3. Ce rapport démontre l’inefficacité criante des lois et des organismes de contrôles mis sur pied successivement depuis les années 70. La législation comporte trois textes législatifs – Food Act qui inclut le Foods Regulations, le Dangerous Chemicals Control Act (DCCA) et Use of Pesticides Act (UoPA) qui sont loin d’être suffisants et parfois même semblent se contredire. Bref, le brouillard qui ne permet aux organismes de contrôle de pouvoir agir avec efficacité.

4. La partie de ce rapport qui nous inquiète au plus haut point est la corrélation entre toutes ces données et la santé des Mauriciens. Selon Nitin Rughoonauth, le gouvernement lui-même reconnait qu’un meilleur contrôle de l’utilisation des pesticides est un axe primordial dans le National Cancer Control Programme Action Plan.

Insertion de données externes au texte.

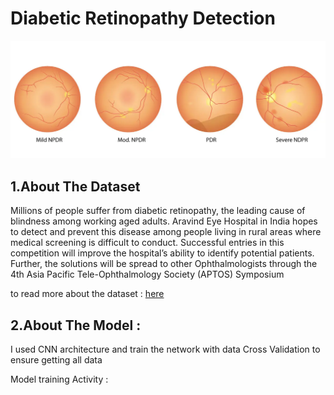 # Diabetic Retinopathy Detection 

<img src='example.png'/>

## 1.About The Dataset
Millions of people suffer from diabetic retinopathy, the leading cause of blindness among working aged adults. Aravind Eye Hospital in India hopes to detect and prevent this disease among people living in rural areas where medical screening is difficult to conduct. Successful entries in this competition will improve the hospital’s ability to identify potential patients. Further, the solutions will be spread to other Ophthalmologists through the 4th Asia Pacific Tele-Ophthalmology Society (APTOS) Symposium

to read more about the dataset : [here](https://www.kaggle.com/competitions/aptos2019-blindness-detection/overview/description)

## 2.About The Model : 
I used CNN architecture and train the network with data Cross Validation to ensure getting all data

Model training Activity : 


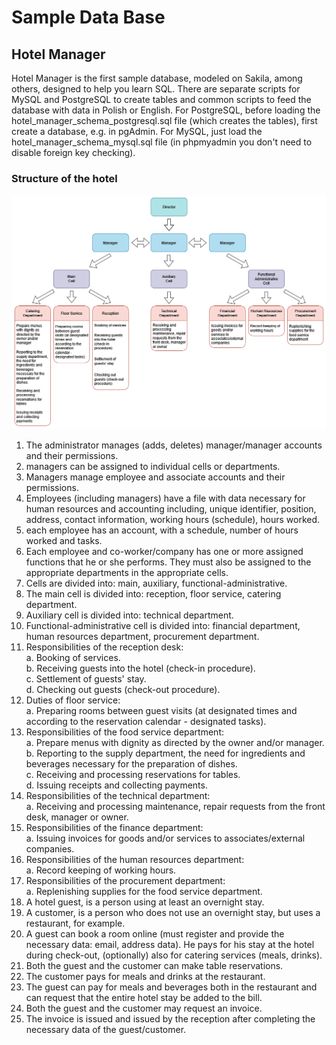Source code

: # Sample Data Base

## Hotel Manager
Hotel Manager is the first sample database, modeled on Sakila, among others, designed to help you learn SQL.
There are separate scripts for MySQL and PostgreSQL to create tables and common scripts to feed the database with data in Polish or English.
For PostgreSQL, before loading the hotel_manager_schema_postgresql.sql file (which creates the tables), first create a database, e.g. in pgAdmin.
For MySQL, just load the hotel_manager_schema_mysql.sql file (in phpmyadmin you don't need to disable foreign key checking).

### Structure of the hotel

![sample-database - Hotel Manager](hotel-manager/img/structure_of_the_hotel.png)

1. The administrator manages (adds, deletes) manager/manager accounts and their permissions.
2. managers can be assigned to individual cells or departments.
3. Managers manage employee and associate accounts and their permissions.
4. Employees (including managers) have a file with data necessary for human resources and accounting including, unique identifier, position, address, contact information, working hours (schedule), hours worked.
5. each employee has an account, with a schedule, number of hours worked and tasks.
6. Each employee and co-worker/company has one or more assigned functions that he or she performs. They must also be assigned to the appropriate departments in the appropriate cells.
7. Cells are divided into: main, auxiliary, functional-administrative.
8. The main cell is divided into: reception, floor service, catering department.
9. Auxiliary cell is divided into: technical department.
10. Functional-administrative cell is divided into: financial department, human resources department, procurement department.
11. Responsibilities of the reception desk:<br>
	a. Booking of services.<br>
	b. Receiving guests into the hotel (check-in procedure).<br>
	c. Settlement of guests' stay.<br>
	d. Checking out guests (check-out procedure).
12. Duties of floor service:<br>
	a. Preparing rooms between guest visits (at designated times and according to the reservation calendar - designated tasks).
13. Responsibilities of the food service department:<br>
	a. Prepare menus with dignity as directed by the owner and/or manager.<br>
	b. Reporting to the supply department, the need for ingredients and beverages necessary for the preparation of dishes.<br>
	c. Receiving and processing reservations for tables.<br>
	d. Issuing receipts and collecting payments.
14. Responsibilities of the technical department:<br>
	a. Receiving and processing maintenance, repair requests from the front desk, manager or owner.
15. Responsibilities of the finance department:<br>
	a. Issuing invoices for goods and/or services to associates/external companies.
16. Responsibilities of the human resources department:<br>
	a. Record keeping of working hours.
17. Responsibilities of the procurement department:<br>
	a. Replenishing supplies for the food service department.
18. A hotel guest, is a person using at least an overnight stay.
19. A customer, is a person who does not use an overnight stay, but uses a restaurant, for example.
20. A guest can book a room online (must register and provide the necessary data: email, address data). He pays for his stay at the hotel during check-out, (optionally) also for catering services (meals, drinks).
21. Both the guest and the customer can make table reservations.
22. The customer pays for meals and drinks at the restaurant.
23. The guest can pay for meals and beverages both in the restaurant and can request that the entire hotel stay be added to the bill.
24. Both the guest and the customer may request an invoice.
25. The invoice is issued and issued by the reception after completing the necessary data of the guest/customer.
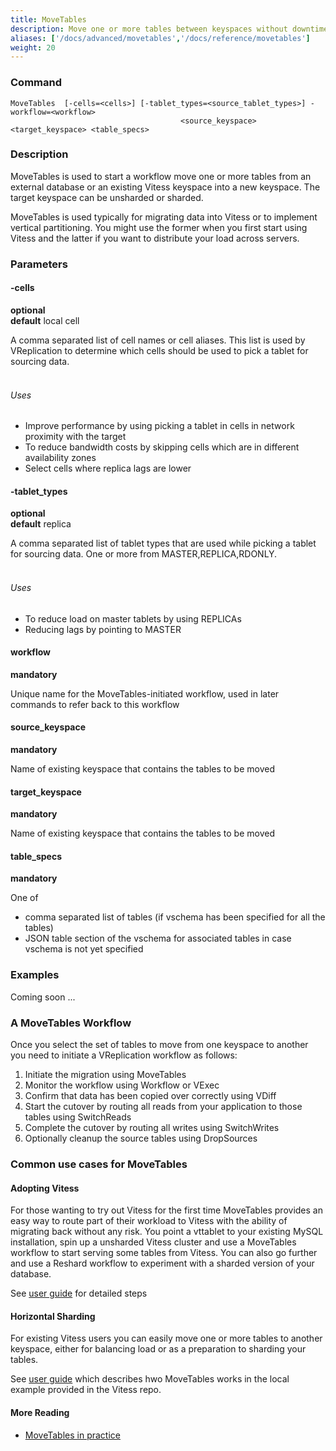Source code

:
 ```yaml
---
title: MoveTables
description: Move one or more tables between keyspaces without downtime
aliases: ['/docs/advanced/movetables','/docs/reference/movetables']
weight: 20
---
```


### Command

```
MoveTables  [-cells=<cells>] [-tablet_types=<source_tablet_types>] -workflow=<workflow>
                                      <source_keyspace> <target_keyspace> <table_specs>
```

### Description

MoveTables is used to start a workflow move one or more tables from an external database or an existing Vitess keyspace into a new keyspace. The target keyspace can be unsharded or sharded.

MoveTables is used typically for migrating data into Vitess or to implement vertical partitioning. You might use the former when you
first start using Vitess and the latter if you want to distribute your load across servers.

### Parameters

#### -cells 
**optional**\
**default** local cell

<div class="cmd">
A comma separated list of cell names or cell aliases. This list is used by VReplication to determine which
cells should be used to pick a tablet for sourcing data.<br><br>

###### Uses

* Improve performance by using picking a tablet in cells in network proximity with the target
* To reduce bandwidth costs by skipping cells which are in different availability zones
* Select cells where replica lags are lower
</div>

#### -tablet_types
**optional**\
**default** replica

<div class="cmd">
A comma separated list of tablet types that are used while picking a tablet for sourcing data.
One or more from MASTER,REPLICA,RDONLY.<br><br>

###### Uses

* To reduce load on master tablets by using REPLICAs
* Reducing lags by pointing to MASTER
</div>

#### workflow
**mandatory**
<div class="cmd">
Unique name for the MoveTables-initiated workflow, used in later commands to refer back to this workflow
</div>

#### source_keyspace
**mandatory**
<div class="cmd">
Name of existing keyspace that contains the tables to be moved
</div>

#### target_keyspace
**mandatory**
<div class="cmd">
Name of existing keyspace that contains the tables to be moved
</div>

#### table_specs
**mandatory**
<div class="cmd">
One of

* comma separated list of tables (if vschema has been specified for all the tables)
* JSON table section of the vschema for associated tables in case vschema is not yet specified
</div>

### Examples
Coming soon ...


### A MoveTables Workflow

Once you select the set of tables to move from one keyspace to another you need to initiate a VReplication workflow as follows:

1. Initiate the migration using MoveTables
2. Monitor the workflow using Workflow or VExec
3. Confirm that data has been copied over correctly using VDiff
4. Start the cutover by routing all reads from your application to those tables using SwitchReads
5. Complete the cutover by routing all writes using SwitchWrites
6. Optionally cleanup the source tables using DropSources


### Common use cases for MoveTables

#### Adopting Vitess

For those wanting to try out Vitess for the first time MoveTables provides an easy way to route part of their workload
to Vitess with the ability of migrating back without any risk. You point a vttablet to your existing MySQL installation, 
spin up a unsharded Vitess cluster and use a MoveTables workflow to start serving some tables from Vitess. You can also go
further and use a Reshard workflow to experiment with a sharded version of your database.

See [user guide](docs/user-guides/unmanaged-tablet/#move-legacytable-to-the-commerce-keyspace) for detailed steps

#### Horizontal Sharding

For existing Vitess users you can easily move one or more tables to another keyspace, either for balancing load or
as a preparation to sharding your tables.

See [user guide](/docs/user-guides/move-tables/) which describes hwo MoveTables works in the local example provided
in the Vitess repo.

#### More Reading

* [MoveTables in practice](docs/concepts/move-tables/)



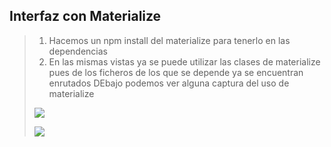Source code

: ## Interfaz con Materialize
> 1) Hacemos un npm install del materialize para tenerlo en las dependencias  
> 2) En las mismas vistas ya se puede utilizar las clases de materialize pues de los ficheros de los que se depende ya se encuentran enrutados
> DEbajo podemos ver alguna captura del uso de materialize
>
> ![](/imagenes/practica_sessiones_cookie/home.png)
>
> ![](/imagenes/practica_sessiones_cookie/login.png)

Tout est inextricablement lié : le climat, notre environnement et notre santé. C’est en cela qu’il est pertinent d’aborder le développement durable.  Alors que le Conseil de l’ONU affirme que « l’exercice du droit de bénéficier d’un environnement propre, sain et durable est un élément important de la jouissance des droits de l’homme », il est grand temps que nos dirigeants veillent au renforcement des lois en matière de protection de l’environnement, afin de s’acquitter de leurs obligations et engagements en matière de droits humains.